Dei uma acompanhada em mais um affair protagonizado pelo beletrista e imortal Reinaldo Azevedo, desta feita contra Marcelo Coelho, da FolhaSP. RA foi o de sempre: ironias toscas, grosseria, chiliques em caixa alta, “vermelho e azul”, e por aí vai. Sem novidades. Mas eu não gostei, mesmo, foi das respostas (três) do Coelho. Ele é capaz de fazer melhor. Foi chocho, raso e “paz e amor” demais. Mau sinal. Marcelo Coelho não é perna-de-pau, mas jogar contra RA deve reduzir bastante a sua técnica.
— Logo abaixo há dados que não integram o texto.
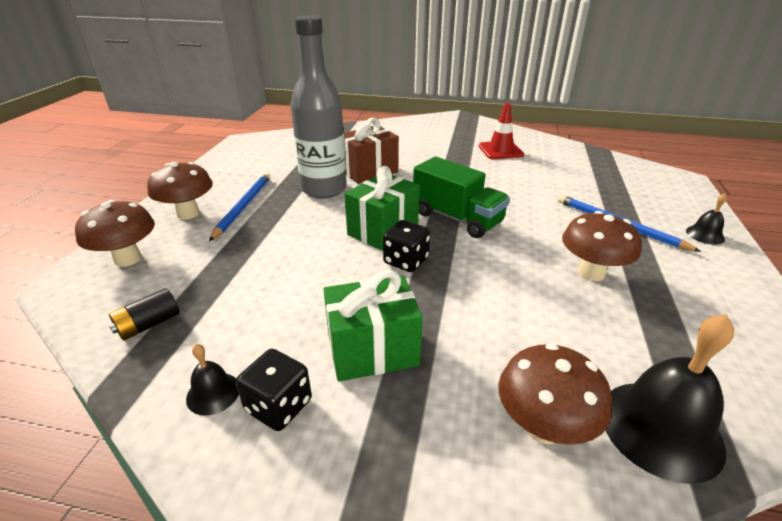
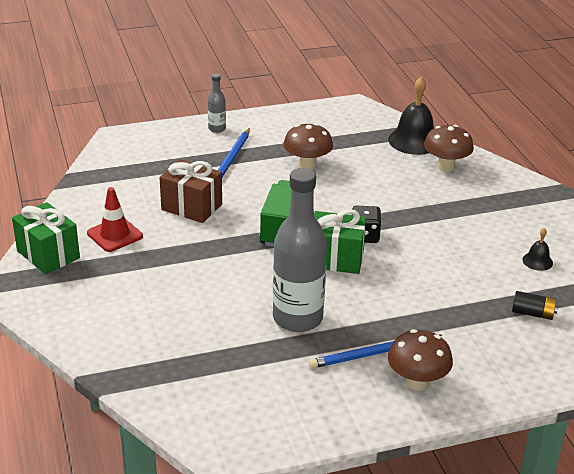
camera: 120 degrees left, 0 degrees up
brown mushroom [75,200,155,267] -> none
black dice [236,349,312,431] -> none
green gift [324,270,423,382] -> green gift moved to [12,202,80,274]
brown gift [344,118,399,184] -> brown gift moved to [159,159,222,223]
black bell [686,193,727,245] -> grey bottle [208,74,226,133]

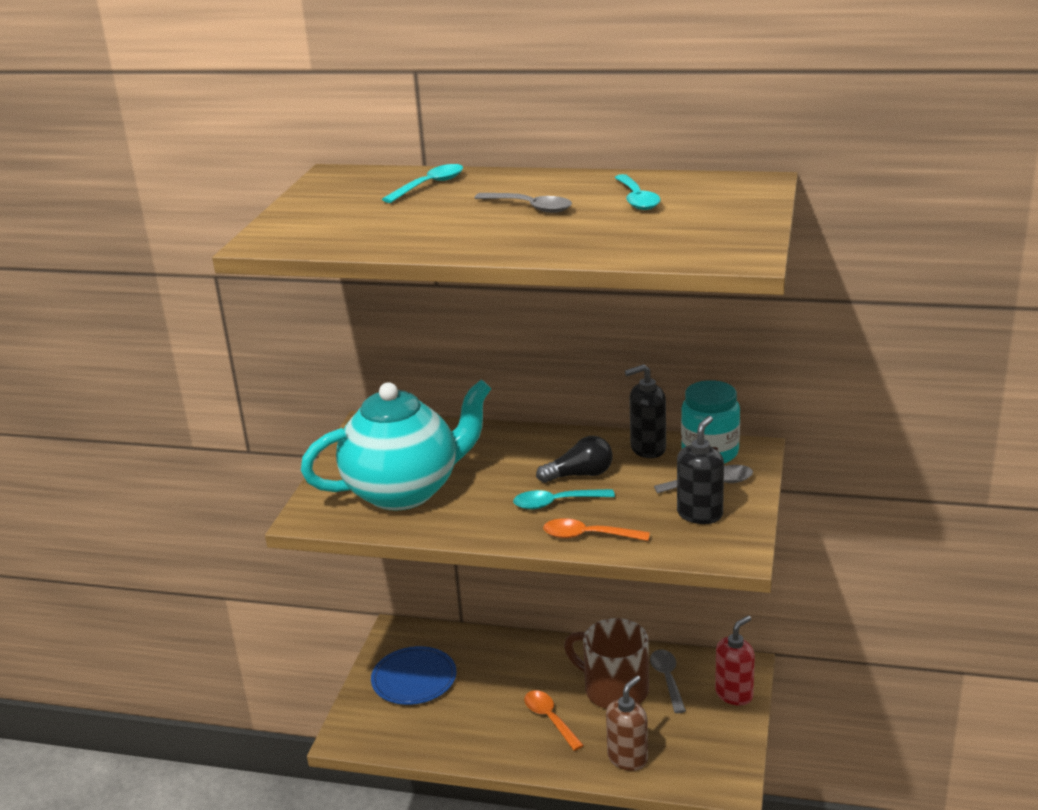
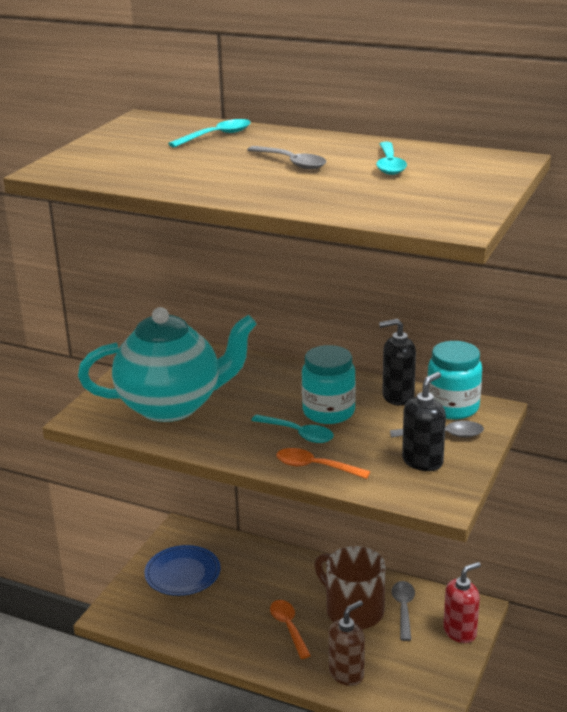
camera: 10 degrees right, 0 degrees up
turquoise spoon [513,489,615,510] -> turquoise spoon turned 150 degrees counterclockwise [251,415,334,443]
black light bulb [536,436,613,483] -> turquoise jar [302,345,356,424]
Andei lendo umas coisas do Carlos Lacerda. O Paulo Francis, eu pude acompanhar ao vivo. E eu cheguei a uma conclusão: o atual deserto de idéias e bons articulistas ditos “de direita”, “conservadores”, e o cacete, é preocupante. Preocupante  pois a dita “esquerda”, acomodada pela falta de combatividade séria vinda do “outro lado”, também está jogando mal. Quem começou primeiro com a falta de técnica? Não me pergunte.
Isto está desencorajando muita gente a se interessar por política, pois o jogo está feio, sem graça, sem arte. Mesmo quem “quer jogar”, só o faz “em casa”, isto é, se o cara é “de direita”, só lê o RA, e vomita tudo o que ele diz, sem criticar (maldito ctrl-c-v!). O mesmo processo ocorre com os “esquerdistas” – atenção, têm aspas em todos esses rótulos! -. Já um monte de vezes critiquei esse maniqueísmo, que só faz empobrecerem os discursos de ambas as partes e obscurecem o entendimento sobre qualquer assunto.
Vai ver que é assim mesmo, tempos modernos, e tal. Mas eu sinto que estamos caminhando para um processo de despolitização progressiva das pessoas, enjoadas com tanto blablabla inútil, citações estéreis e fora de contexto, lógica torta, xingamentos, desqualificações. O bom e esclarecedor debate de idéias está morrendo, para dar lugar a um inócuo, porém sanguinolento telecatch verbal.
Vou desligar o PC e ir assistir ao BBB9, tá dando quase na mesma.
PS.: Sobre o post anterior (do Protógenes): coloquei hoje um comentário no blog do PHA sobre a “minha versão” do “atentado” (aquecedor de ar da cabine rompido), no post onde o Paulo Henrique mostra, como se fossem as chagas de Cristo, as queimaduras no pé do delegado. Sem ofensas e sem juízo de valor, apenas aventando aquela possibilidade. Foi limado, afinal não “ornava com a postagem”. Vai crer em quem, cara?